I like Chan Hellman’s definition: “Hope is a belief that the future will be better than today, and you have the power to make it so.” His framework of how hope works is below:
Goals, pathways and agency have to work together for you to have hope. Consequently, my hope is embedded at a very personal level, where I do have agency. Anything beyond my agency is a recipe for anxiety.
I can’t simply hope that I will never have to deal with another bushfire - that is unlikely, and I have no pathway or agency to make that a reality. If that is what I am hoping, then that is hopium - a passive form of denial masquerading as optimism - “it will all be ok”. Hopium disengages from the problem, allowing it to fester while we wait for someone else to fix it. We have been so thoroughly trained as consumers that the idea of personally taking the reigns and taking responsibility can come as a shock.
If my goal is to be better prepared when the inevitable fire races over the hill in front of our house, then I have hope. That sort of hope isn’t naïve; it’s practical, resilient, and rooted in agency and community. Real hope acknowledges the scale of the problem without surrendering to despair. Choosing hope means choosing action and rolling up our sleeves to improve our small part of the world.
In Hellman’s words, “hope begets hope” and “hope is a social gift that happens in relationship with each other”, for real hope inspires others to take action too.
Glimmers and sparks*
My glimmers for today are:
Aside from the destruction in LA, my doom scrolling was also filled with helpers, care, bravery and community.
Time to read fiction - I am transfixed by Bila Yarrudhanggalangdhuray by the wonderful
- in my ears this week. It is super to read historical fiction centering Indigenous Australians, set in places close to where I live - 1850’s Gundagai and Wagga Wagga. I am eye-reading Juice by Tim Winton with slightly less enthusiasm. It is a post-apocalyptic world roughly 200 years in the future. I appreciate the timeframe and message he is sending but I’m not in love with the characters.Overnight rain - lovely to wake up to everything damp, it has been getting a bit dry!
Li’l bean is your reminder to pause and ask: What are your glimmers for today?
From your friend and your small, steadfast companion,
*Drawing Li’l Bean helped me navigate out of a period of depression in 2023. A good friend 13, 595km away, helped, too, through a ritual of swapping daily glimmers via text.
A glimmer is a tiny spark of hope, enthusiasm or joy that lifts your heart. By helping me find three glimmers each day, she gently helped me see the joy and beauty already around me.
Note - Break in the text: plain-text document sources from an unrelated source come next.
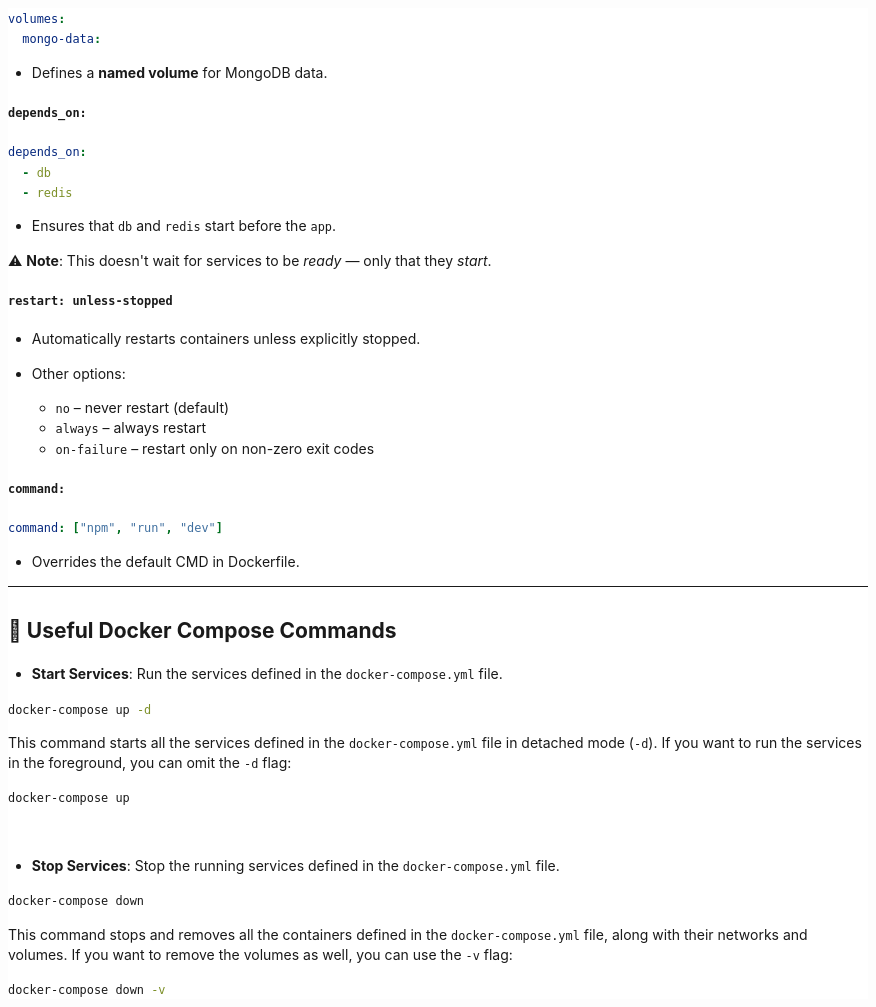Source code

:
 ```yaml
volumes:
  mongo-data:
```

* Defines a **named volume** for MongoDB data.



#### `depends_on:`

```yaml
depends_on:
  - db
  - redis
```

* Ensures that `db` and `redis` start before the `app`.

⚠️ **Note**: This doesn't wait for services to be *ready* — only that they *start*.



#### `restart: unless-stopped`

* Automatically restarts containers unless explicitly stopped.
* Other options:

  * `no` – never restart (default)
  * `always` – always restart
  * `on-failure` – restart only on non-zero exit codes



#### `command:`

```yaml
command: ["npm", "run", "dev"]
```

* Overrides the default CMD in Dockerfile.

---


## 🧪 **Useful Docker Compose Commands**

- **Start Services**: Run the services defined in the `docker-compose.yml` file.
```bash
docker-compose up -d
```
This command starts all the services defined in the `docker-compose.yml` file in detached mode (`-d`). If you want to run the services in the foreground, you can omit the `-d` flag:
```bash
docker-compose up
```

<br>

- **Stop Services**: Stop the running services defined in the `docker-compose.yml` file.
```bash
docker-compose down
```
This command stops and removes all the containers defined in the `docker-compose.yml` file, along with their networks and volumes. If you want to remove the volumes as well, you can use the `-v` flag:
```bash
docker-compose down -v
```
I’d like to share this practice with you and invite you to reflect on your glimmers for the day when you read this. Think of Li’l Bean as a reminder to notice the glimmers and sparks in your life. We’d love it if you would like to share your glimmers in the comments or by hitting reply (if you don’t like sharing publicly).
I want to have hope too - not hopium - and I love the way you set this all out. Hope grounded in the actions available to us feels really important. Happy New Year, Gillian and Li'l Bean - you're two of my substack faves and I'm still pushing for Li'l Bean tee shirts ;)
Thank you, this definition of hope is really helpful to me.
I had just booked a trip to LA for me and my daughters when the fires started, excited to see my friends, but also the city I love this spring. I haven’t been able to look at any drone footage yet. It’s just too devastating. So sorry you had to relive this trauma again.